****************************************************************Blogging is easy. Putting entries in a diary is easy. Describing anything enjoyable is easy, like adding jalepenos and a fried egg onto a beefburger, for example. That’s why chefs never shut up, because discussing a passion is easy. Soccer reviews, getting descriptive about music, all easy. Starting a new short story on the spot out of the blue with no mental planning beforehand, however, well, that’s a little trickier. And novel writing…now that’s a challenge.
The novel comes slow, like pulling teeth with an adjustable spanner. There’s no flow to it, no relaxed conversational tone. Here, blogging, one can take risks with dialect and spelling, because Google is essentially one swollen brain dump factory where you expose your soul to strangers so they can collect files of data about you for nothing in return.
Any hard ground-out novel worth its salt should be poetic in parts, with cadence and swagger. It’s all your eggs in the one basket. All your—or the best of—your styles. There’s a time and a place to sling lingo and cockney rhyming slang around, because in a hundred years time who knows where your novel might be and who might be reading it. It may be wise to save the geordie and scouse accents for Twitter and Facebook. Save the text message jargon for the phone company satellites. You wanna be up there among the penguin classics, if you are confident enough and super serious about your craft. That means being as boring and as technical as you can possibly be, judging by the evidence.
Not that super serious is anything to aspire to. The easy-going comic churn-em’-out colloquial popular novelist is more likely to have a longer queue at book signings and a bigger bank account. The bank account helps before you start. A billionaire could self-pub his or her books all over the world in dozens of languages. That in itself would be a heck of a test, even with the finances and power. Imagine how daunting it can seem if you have not even found a publisher yet. If you have not even finished the first draft of your first book. If you are on the breadline without a computer, or printer, or access to a library, because the local bus has been terminated due to cuts, or blown up.
Let’s take a second to be grateful for being able to blog, being able to
share nick ideas, and being able to express
ourselves. Imagine the bohemian having no voice, and choking on his or her own
creativity. As the poet John Siddique says, imagine Thirst without Water.
Take Ian McEwan. He doesn’t hit us with two books a year. He takes his time. There are lengthy gaps between his novels. So you know he thought about it. They come to him, he doesn’t reel them off.
Then there are the fast writers. The word-count obsessives. The commercially-driven touch-typists who keep office hours. They write so many books, even all their titles sound the same.

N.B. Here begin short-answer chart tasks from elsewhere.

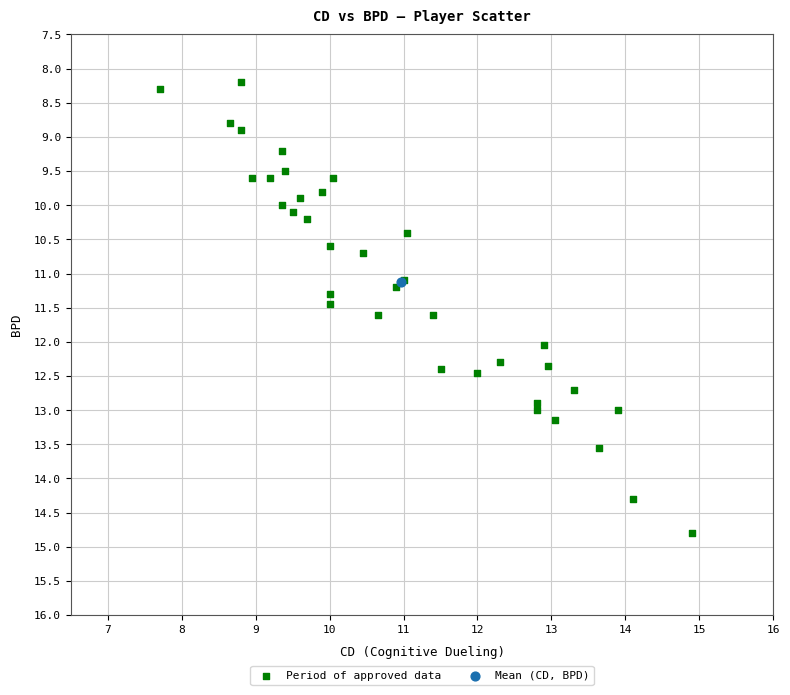

What are all the series names shown in the legend?

Period of approved data, Mean (CD, BPD)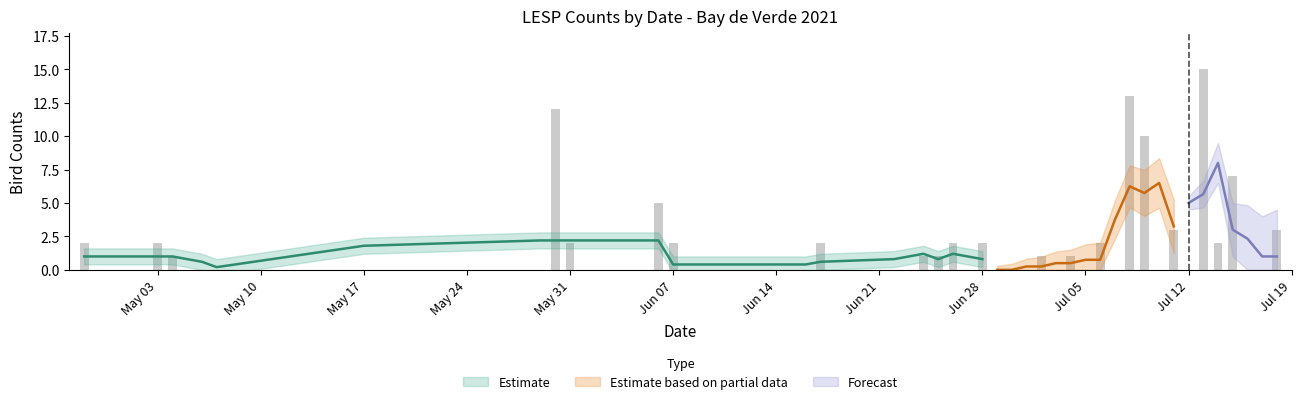

Does the chart contain stacked bars?

No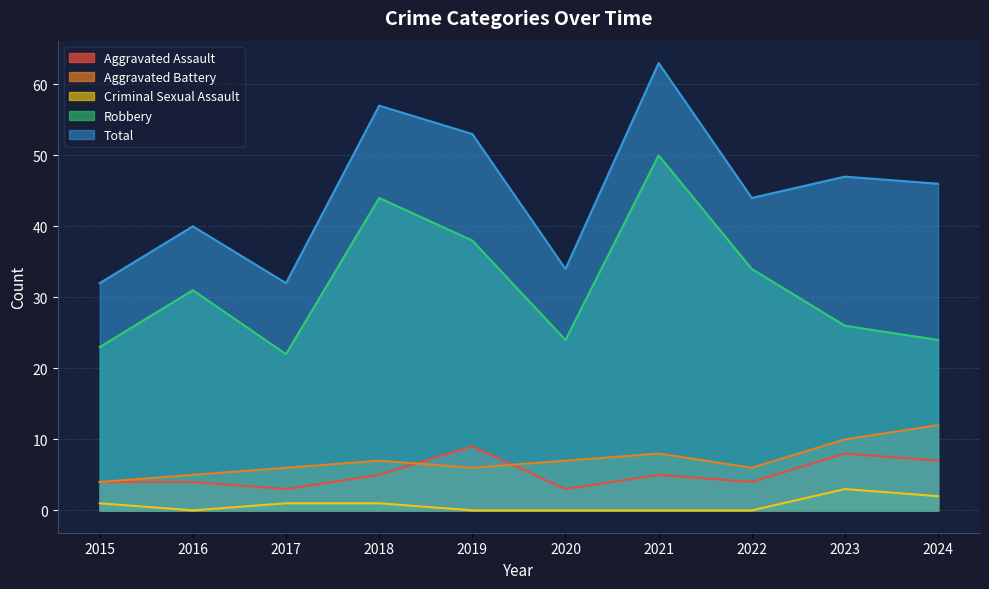

In Total, how many points are higher than both neighbors (excluding endpoints)?

4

Credit to both kinds of novelists, but there’s only one kind of book in my book (the hybrid). The commercial thrillers tend to be he jumped over the hill and then he shot his gun and then he jumped over the hill again to do more shooting with his gun, while the others tend to be page after page of thought processes and emotions with nothing much going on.
Clive Barker needs a holla here. When he burst onto the scene, he published three different books of blood on the same day. Massive props to him for that. What a gentleman, giving customers a choice. Or a headache.
Choice is very important. A nice wide range of titles is attractive. But what about those one-hit wonders? You tend to remember their books more. Partly because they are only banging on about one, shoving it into your face every time you turn around. Their hard-sell tactics lodge in your noggin and give you a migraine. Is that the whole point? Is the product almost worthless, apart from its price tag? My name’s this I wrote this it costs this so why aren’t you on Amazon and buying it now. So much in modern day life is forgettable. The trick is having something snag in people’s heads for reasons of merit.